Worldwide there is growing interest from governments and investors in integrated coastal protection schemes that combine nature-based approaches with more traditional hard engineered structures, such as sea walls, groynes, breakwaters and levees.
These hybrid interventions can provide a good compromise between the risks and benefits of soft and hard engineering measures. These solutions include:
- Temporary hard infrastructure – a natural approach can take time to establish and hard infrastructure can be used to temporarily reduce disturbances.
- Protection of hard infrastructure – natural infrastructure can be used to protect built infrastructure (eg managed realignment).
- Inspired by nature – using designs inspired by nature to enhance the benefits provided by built infrastructure (eg adding rock pools to seawalls that mimic intertidal habitats).
Multiple lines of defence – involves using environmental features (eg barrier islands and mangroves) to complement hard infrastructure (eg levees and flood gates) as well as non-structural measures (eg raised homes and evacuation routes).
Greening of grey infrastructure
There is a growing body of evidence that demonstrates how hard coastal infrastructure can be cost-effectively adapted to sustain greater biodiversity.
“The ecological value of estuarine and coastal protection structures can be improved through the selection of ecologically favourable materials and niche habitat designs, while still meeting engineering performance requirements,” says Rowan Byrne, Mott MacDonald’s technical principal for marine ecology.
“Research worldwide shows the operational applications of these techniques to be successful.”
Mott MacDonald supported a project in Hartlepool, UK, where rock armour was ecologically enhanced – through choice of materials and positioning – to accelerate the colonisation of rock revetments by key intertidal species such as limpets, barnacles and fucoid seaweeds.
Preliminary data suggests that passive ecological enhancements can help mitigate ecological impacts of new rock revetments in as little as 12 to 18 months.

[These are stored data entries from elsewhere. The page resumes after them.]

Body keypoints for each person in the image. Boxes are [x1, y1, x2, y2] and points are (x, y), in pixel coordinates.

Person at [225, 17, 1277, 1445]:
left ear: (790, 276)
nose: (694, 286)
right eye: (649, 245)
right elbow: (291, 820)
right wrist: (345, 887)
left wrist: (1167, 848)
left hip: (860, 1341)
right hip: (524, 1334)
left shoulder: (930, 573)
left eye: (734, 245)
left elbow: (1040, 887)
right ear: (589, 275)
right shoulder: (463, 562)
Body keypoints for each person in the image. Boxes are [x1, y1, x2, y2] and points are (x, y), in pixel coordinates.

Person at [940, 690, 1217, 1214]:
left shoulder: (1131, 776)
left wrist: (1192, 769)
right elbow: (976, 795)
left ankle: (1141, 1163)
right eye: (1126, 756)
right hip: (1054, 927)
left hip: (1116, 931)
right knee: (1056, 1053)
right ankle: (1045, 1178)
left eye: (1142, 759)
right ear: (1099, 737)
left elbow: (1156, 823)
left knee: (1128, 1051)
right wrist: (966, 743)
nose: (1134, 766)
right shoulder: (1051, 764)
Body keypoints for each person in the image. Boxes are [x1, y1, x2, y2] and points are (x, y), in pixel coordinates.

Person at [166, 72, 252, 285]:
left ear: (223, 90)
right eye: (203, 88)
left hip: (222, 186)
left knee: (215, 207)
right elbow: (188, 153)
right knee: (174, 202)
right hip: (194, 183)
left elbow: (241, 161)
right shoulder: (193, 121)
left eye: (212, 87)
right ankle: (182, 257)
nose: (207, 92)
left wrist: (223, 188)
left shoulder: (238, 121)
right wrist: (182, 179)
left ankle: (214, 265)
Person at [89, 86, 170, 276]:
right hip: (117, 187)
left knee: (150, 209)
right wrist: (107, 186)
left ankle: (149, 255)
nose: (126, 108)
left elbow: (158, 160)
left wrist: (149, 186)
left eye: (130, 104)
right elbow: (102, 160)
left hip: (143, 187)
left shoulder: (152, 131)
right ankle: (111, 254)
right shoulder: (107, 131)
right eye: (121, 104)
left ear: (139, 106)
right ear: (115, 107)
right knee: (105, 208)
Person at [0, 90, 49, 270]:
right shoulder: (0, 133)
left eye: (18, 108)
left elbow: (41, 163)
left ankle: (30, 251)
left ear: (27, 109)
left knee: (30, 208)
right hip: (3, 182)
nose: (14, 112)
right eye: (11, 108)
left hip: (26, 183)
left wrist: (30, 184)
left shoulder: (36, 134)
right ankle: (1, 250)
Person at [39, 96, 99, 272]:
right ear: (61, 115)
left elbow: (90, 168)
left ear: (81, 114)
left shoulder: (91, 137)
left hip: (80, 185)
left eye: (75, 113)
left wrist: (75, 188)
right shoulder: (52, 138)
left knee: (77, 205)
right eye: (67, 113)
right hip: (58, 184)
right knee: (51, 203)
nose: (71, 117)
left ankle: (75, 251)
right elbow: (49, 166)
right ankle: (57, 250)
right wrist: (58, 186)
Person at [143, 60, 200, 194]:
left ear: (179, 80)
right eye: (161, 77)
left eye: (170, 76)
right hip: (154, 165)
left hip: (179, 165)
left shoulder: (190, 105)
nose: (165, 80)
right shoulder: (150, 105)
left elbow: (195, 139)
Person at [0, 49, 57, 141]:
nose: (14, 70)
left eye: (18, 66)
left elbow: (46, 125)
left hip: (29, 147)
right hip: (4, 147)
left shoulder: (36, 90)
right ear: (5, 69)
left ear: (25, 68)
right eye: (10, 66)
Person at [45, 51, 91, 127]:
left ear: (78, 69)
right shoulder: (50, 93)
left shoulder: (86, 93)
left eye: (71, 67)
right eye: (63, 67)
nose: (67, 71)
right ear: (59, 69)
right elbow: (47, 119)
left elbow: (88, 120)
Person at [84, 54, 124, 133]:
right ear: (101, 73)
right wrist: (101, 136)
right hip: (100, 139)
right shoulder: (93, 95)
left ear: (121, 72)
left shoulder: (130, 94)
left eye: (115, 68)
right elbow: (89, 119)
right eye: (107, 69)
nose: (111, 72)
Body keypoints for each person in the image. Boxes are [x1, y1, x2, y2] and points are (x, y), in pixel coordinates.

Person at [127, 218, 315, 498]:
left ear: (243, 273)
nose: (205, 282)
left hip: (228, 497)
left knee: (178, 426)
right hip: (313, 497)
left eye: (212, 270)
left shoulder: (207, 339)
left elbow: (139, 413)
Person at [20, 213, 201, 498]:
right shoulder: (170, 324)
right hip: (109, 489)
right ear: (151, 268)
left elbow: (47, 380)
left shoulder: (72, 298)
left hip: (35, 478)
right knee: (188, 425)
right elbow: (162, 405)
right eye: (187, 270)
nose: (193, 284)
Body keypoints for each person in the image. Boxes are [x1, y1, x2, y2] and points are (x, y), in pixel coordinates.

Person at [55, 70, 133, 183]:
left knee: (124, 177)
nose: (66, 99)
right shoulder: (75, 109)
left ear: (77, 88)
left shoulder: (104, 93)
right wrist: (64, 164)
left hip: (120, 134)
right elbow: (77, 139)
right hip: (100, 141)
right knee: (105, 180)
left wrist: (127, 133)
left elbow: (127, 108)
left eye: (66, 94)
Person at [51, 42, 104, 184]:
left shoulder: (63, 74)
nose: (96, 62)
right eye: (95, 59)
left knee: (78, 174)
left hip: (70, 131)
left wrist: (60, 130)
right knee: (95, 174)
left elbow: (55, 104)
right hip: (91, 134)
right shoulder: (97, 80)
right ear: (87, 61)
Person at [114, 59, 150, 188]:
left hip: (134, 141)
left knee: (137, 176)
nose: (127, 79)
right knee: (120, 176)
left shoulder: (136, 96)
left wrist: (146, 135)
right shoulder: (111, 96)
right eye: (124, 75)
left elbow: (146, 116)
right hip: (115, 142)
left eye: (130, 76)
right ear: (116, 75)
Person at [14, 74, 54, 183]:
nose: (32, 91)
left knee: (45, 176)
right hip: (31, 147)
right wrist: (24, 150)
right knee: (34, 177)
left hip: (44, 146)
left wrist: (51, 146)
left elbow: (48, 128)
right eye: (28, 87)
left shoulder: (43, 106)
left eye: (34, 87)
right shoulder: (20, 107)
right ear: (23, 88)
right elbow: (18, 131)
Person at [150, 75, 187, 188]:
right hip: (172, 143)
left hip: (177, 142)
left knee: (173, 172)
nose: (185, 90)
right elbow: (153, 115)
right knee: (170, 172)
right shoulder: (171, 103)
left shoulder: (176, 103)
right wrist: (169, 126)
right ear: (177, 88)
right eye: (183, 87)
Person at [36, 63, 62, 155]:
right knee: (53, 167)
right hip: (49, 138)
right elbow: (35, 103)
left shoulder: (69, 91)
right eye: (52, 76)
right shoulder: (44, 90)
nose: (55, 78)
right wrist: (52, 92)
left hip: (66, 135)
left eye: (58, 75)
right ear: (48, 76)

Sustainable coastal management
Beth Riley adds: “Designing and engineering a successful coastal protection project requires an acute awareness of coastline processes and an impressive battery of technical skills, from geomorphology to hydraulics.
“More and more, communities are seeking resilience in their infrastructure while at the same time minimising impacts on the environment or, better still, enhancing it for wildlife and for people to enjoy.
“Successful coastal management is dependent on resolving conflicts of interest between environmental, physical and human factors in order to enable use of the coast in a sustainable and mutually beneficial manner.”